Struggling Sharp is looking for more resellers to push its document management and visual display products as it looks for the group to return to the black.
The company is looking to these products and others to help reverse its fortunes, which has seen big overall losses and swingeing job cuts across the board in recent times.
To signal that it was now looking outwards again in terms of business development, Sharp chose Malta to hold its first Inspire Expo for partners since the one held back in Barcelona in 2012.
Sharp is aiming to go beyond simply shifting multi function printers and using their sale to push other software products and services around collaboration, mobile apps, accountancy, procurement, workflow management, device management and content management.

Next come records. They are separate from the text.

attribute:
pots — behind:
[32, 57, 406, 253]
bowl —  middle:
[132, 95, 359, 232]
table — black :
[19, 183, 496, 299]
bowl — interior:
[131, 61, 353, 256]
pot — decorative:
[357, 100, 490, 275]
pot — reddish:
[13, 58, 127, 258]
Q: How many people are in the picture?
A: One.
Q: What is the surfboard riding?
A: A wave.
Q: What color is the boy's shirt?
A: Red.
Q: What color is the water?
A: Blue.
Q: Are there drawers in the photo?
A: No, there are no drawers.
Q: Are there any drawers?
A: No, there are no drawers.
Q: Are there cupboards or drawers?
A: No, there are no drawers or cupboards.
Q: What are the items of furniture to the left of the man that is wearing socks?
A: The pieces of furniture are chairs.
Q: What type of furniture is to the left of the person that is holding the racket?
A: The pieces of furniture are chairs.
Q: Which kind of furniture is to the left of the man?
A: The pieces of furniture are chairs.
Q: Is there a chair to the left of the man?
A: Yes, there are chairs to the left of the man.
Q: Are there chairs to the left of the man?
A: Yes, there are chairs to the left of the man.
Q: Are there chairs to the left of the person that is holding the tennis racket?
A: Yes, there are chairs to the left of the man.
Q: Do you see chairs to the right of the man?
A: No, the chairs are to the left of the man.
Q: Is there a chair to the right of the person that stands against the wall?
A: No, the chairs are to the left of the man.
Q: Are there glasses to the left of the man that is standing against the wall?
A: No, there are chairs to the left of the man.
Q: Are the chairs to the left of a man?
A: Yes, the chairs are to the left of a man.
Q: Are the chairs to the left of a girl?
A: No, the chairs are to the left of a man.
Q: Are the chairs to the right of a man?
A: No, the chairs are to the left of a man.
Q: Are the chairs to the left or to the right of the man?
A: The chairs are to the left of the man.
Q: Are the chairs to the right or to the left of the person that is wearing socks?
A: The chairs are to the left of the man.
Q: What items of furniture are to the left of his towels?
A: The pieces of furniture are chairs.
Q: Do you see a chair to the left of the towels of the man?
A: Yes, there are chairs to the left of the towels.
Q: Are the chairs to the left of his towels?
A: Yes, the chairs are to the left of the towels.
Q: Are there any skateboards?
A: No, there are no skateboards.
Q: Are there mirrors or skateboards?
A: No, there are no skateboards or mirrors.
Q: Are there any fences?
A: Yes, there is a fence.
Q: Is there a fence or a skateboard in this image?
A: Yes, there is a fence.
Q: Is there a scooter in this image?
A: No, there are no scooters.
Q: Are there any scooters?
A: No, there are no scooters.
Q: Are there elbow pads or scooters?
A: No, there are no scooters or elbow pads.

“We are seeing improved sales and profits in business solutions and expect to make a profit from them in 2015,” said Kawamura.
Jeff Ashida, president of Sharp Information Systems Europe, echoed the change of direction. He said: “We want deeper collaboration with the channel to find product solutions in response to industry changes. A solutions orientated business is the essential requirement.”
That said, the event was still used to unveil 13 new MFPs that will become available next year to address the 30 to 60ppm printing market, along with a new high end interactive whiteboard that uses touch to make collaboration easier. Along with this Big Pad, version 2.0 of SaaS-based Cloud Portal Office was also launched, again to support collaboration and improve document management.
But despite looking for more partners, Sharp admitted its direct sales had increased since the 2012 Inspire event when it was a 50:50 split between direct and indirect. The company maintains however that it’s move to “bespoke” solutions rather than off the shelf ones will help generate more sales overall for its partners, if they fully get on board with the opportunities Sharp is promising them.
The company’s European software development teams, which includes a significant Oxford facility, are said to be hard at work preparing to bring out business software solutions that can compete with the ones customers often buy separate from their MFP purchase. Sharp research shows over a third (35 percent) of organisations currently prefer to buy business software from a “recognised provider”, which Sharp now wants to become.
While acknowledging that overall print volumes are down, Sharp believes it can widen its own document consultancy business using new software offerings, and also help create new services and business opportunities for its partners around the printers they sell.
In an interview, ChannelBiz asked Ted Kawamura about his message to the channel. He said: “Partners have to continually keep thinking about what they can offer their customers, and we need to put more feet on the street, particularly in the SME and mid-size markets.”
While admitting it would remain the case that Sharp would try and keep the majority of large corporate contracts with its direct sales team, Kawamura signalled the company would be willing to “shrink some of its profit” if the right partners come along with the innovative niche solutions it now craves that can be built around its printers.